|Brummer, E Charles - Samuel Roberts Noble Foundation, Inc|
|Barber, Wesley - University Of Illinois|
|Collier, Sarah - Cornell University - New York|
|Cox, Thomas - The Land Institute|
|Johnson, Randy - Forest Service (FS)|
|Murray, Seth - Texas A&M University|
|Pratt, Rich - The Ohio State University|
|Thro, Ann Marie - National Institute Of Food And Agriculture (NIFA)|
Submitted to: Frontiers in Ecology and the Environment
Publication Type: Peer Reviewed Journal
Publication Acceptance Date: 3/1/2012
Publication Date: 5/15/2012
Citation: Brummer, E., Barber, W.T., Collier, S., Cox, T.S., Johnson, R., Murray, S., Olsen, R.T., Pratt, R., Thro, A. 2012. Plant breeding for harmony between agriculture and the environment. Frontiers in Ecology and the Environment. 9:561-568.

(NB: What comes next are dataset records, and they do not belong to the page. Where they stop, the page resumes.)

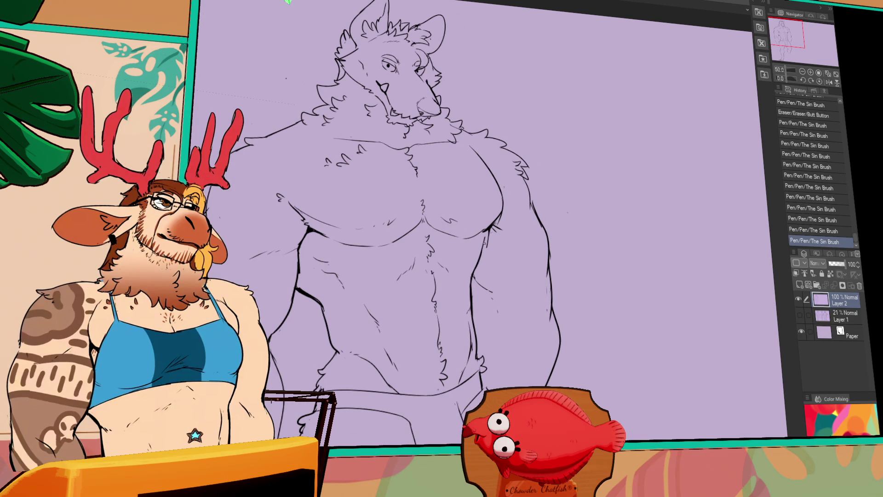
pyautogui.moveTo(476, 255)
pyautogui.mouseDown()
pyautogui.moveTo(465, 287)
pyautogui.moveTo(473, 266)
pyautogui.mouseUp()
pyautogui.moveTo(298, 288); pyautogui.dragTo(324, 315)
pyautogui.press('ctrl+z')
pyautogui.press('ctrl+z')
pyautogui.moveTo(579, 210); pyautogui.dragTo(582, 195)
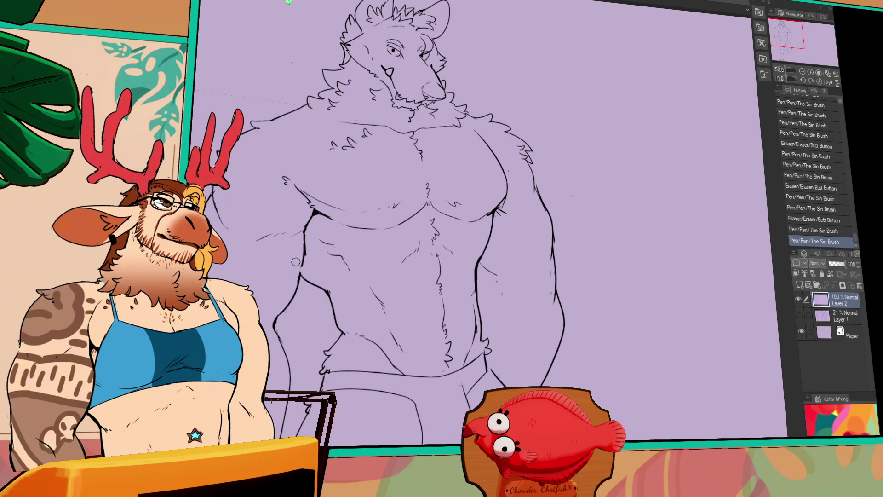
pyautogui.moveTo(301, 258); pyautogui.dragTo(295, 300)
pyautogui.press('ctrl+z')
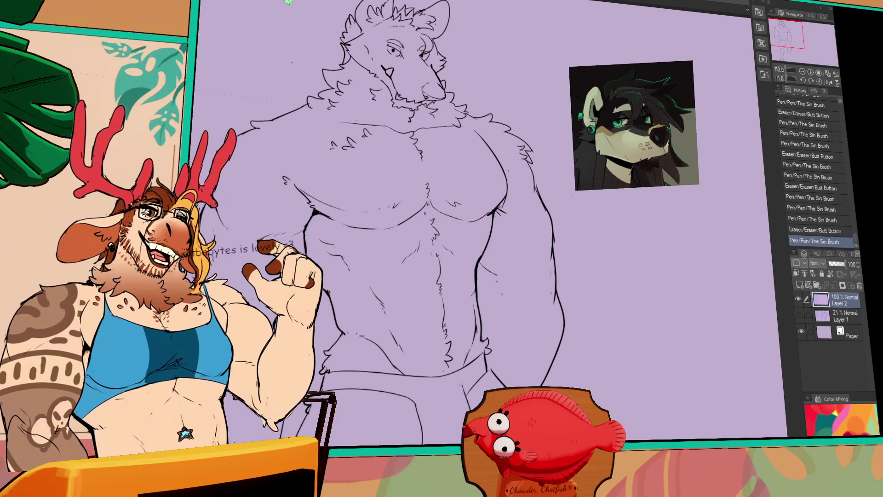
# - Erase and redraw lines along the right-hand arm, testing the strokes with undo and redo
pyautogui.moveTo(484, 262); pyautogui.dragTo(497, 285)
pyautogui.moveTo(493, 276); pyautogui.dragTo(498, 282)
pyautogui.moveTo(493, 279)
pyautogui.mouseDown()
pyautogui.moveTo(497, 290)
pyautogui.moveTo(499, 269)
pyautogui.mouseUp()
pyautogui.press('ctrl+z')
pyautogui.press('ctrl+z')
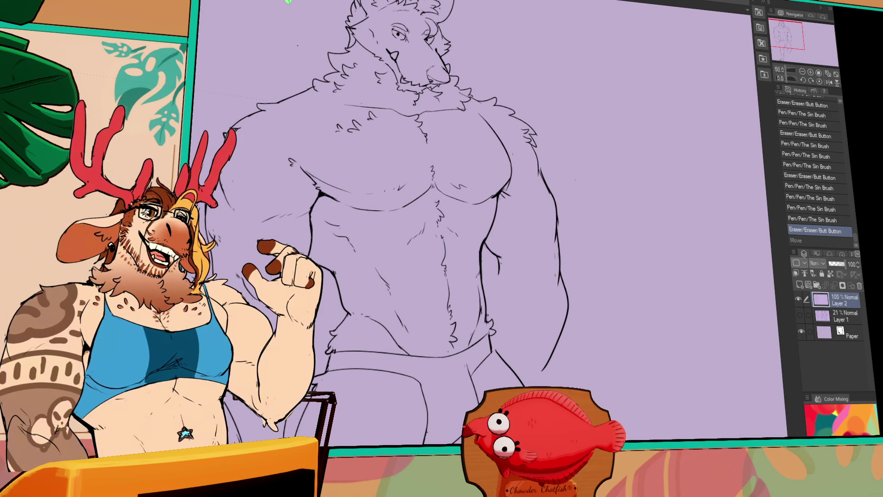
pyautogui.moveTo(516, 301); pyautogui.dragTo(520, 309)
pyautogui.moveTo(499, 278); pyautogui.dragTo(493, 335)
pyautogui.press('ctrl+z')
pyautogui.press('ctrl+z')
pyautogui.press('ctrl+y')
pyautogui.press('ctrl+y')
# - Reshape the right upper arm contour with small strokes curving outward
pyautogui.moveTo(500, 345); pyautogui.dragTo(499, 338)
pyautogui.moveTo(498, 335); pyautogui.dragTo(501, 349)
pyautogui.moveTo(504, 276); pyautogui.dragTo(508, 288)
pyautogui.moveTo(505, 276)
pyautogui.mouseDown()
pyautogui.moveTo(518, 297)
pyautogui.moveTo(523, 287)
pyautogui.mouseUp()
pyautogui.moveTo(520, 294)
pyautogui.mouseDown()
pyautogui.moveTo(528, 286)
pyautogui.moveTo(519, 285)
pyautogui.mouseUp()
pyautogui.moveTo(522, 287); pyautogui.dragTo(540, 255)
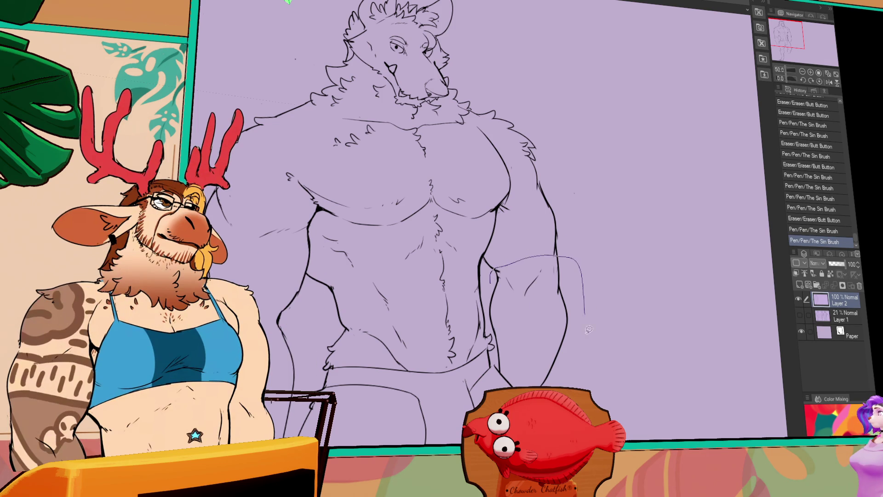
# - Shift the lassoed right-hand arm lines down and outward, deselect, and touch up the joins
pyautogui.moveTo(491, 301); pyautogui.dragTo(491, 298)
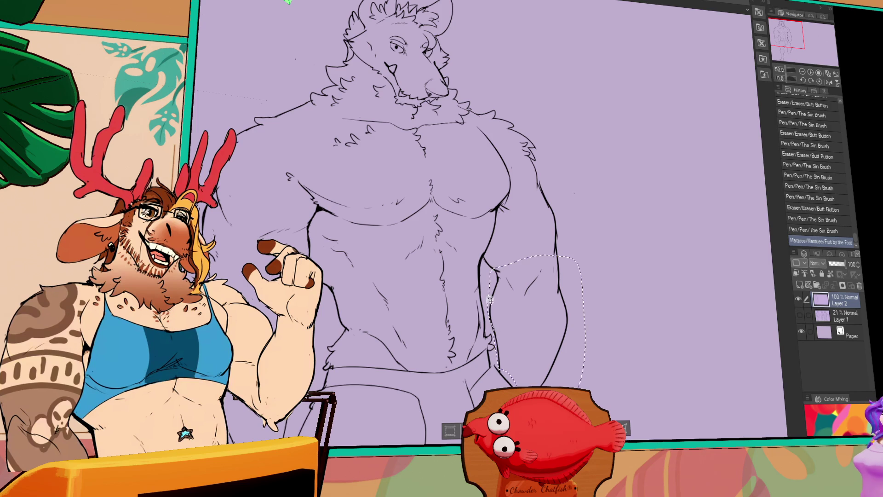
pyautogui.press('ctrl+y')
pyautogui.moveTo(550, 311); pyautogui.dragTo(555, 317)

Interpretive Summary: Plant breeding plays a unique and crucial role in addressing environmental challenges in the twenty-first century by developing new crops, ornamentals, and trees that meet societal needs. Interdisciplinary crop improvement strategies are clearly needed that include ecological, socioeconomic, and stakeholder input regarding traits to select for developing plant varieties that use fewer inputs, land, and energy resulting in a more sustainable agricultural landscape. We define two general ways that plant breeders address environmental issues. First, by selecting plants that are better-adapted to environmental stresses, productivity can be maintained in the face of variable and inhospitable weather patterns, pest and disease pressures. Second, by developing plants that can alter and improve environments, providing sustainable solutions to ecological dilemmas. Diverse groups, many not traditionally associated with plant breeding or even agriculture, have much to gain by interacting with and supporting plant breeders. Breeding is a powerful tool for meeting today’s environmental challenges because it can develop plant products that simultaneously improve production and the environment.
Technical Abstract: Crop improvements made since the 1950’s coupled with inexpensive agronomic inputs (fertilizers, herbicides, etc.) have resulted in agricultural production that has kept pace with population growth. Breeding programs primarily focus on improving a crop’s environmental adaptability and biotic stress tolerance in order to increase yield. Plant breeders, especially those at public institutions, also have emerging interest in reducing agriculture’s impact and improving the natural environment to provide ecosystem services (e.g., cleaning soil, water and air; carbon sequestration), and creating new agricultural paradigms (e.g., perennial polycultures). Here we discuss recent opportunities and goals of plant breeding and explain how these may be connected to specific interests of ecologists and naturalists. Plant breeding can be a powerful tool to bring harmony between agriculture and the environment, but partnerships between plant breeders, ecologists, urban planners, and policy makers are needed to make this a reality.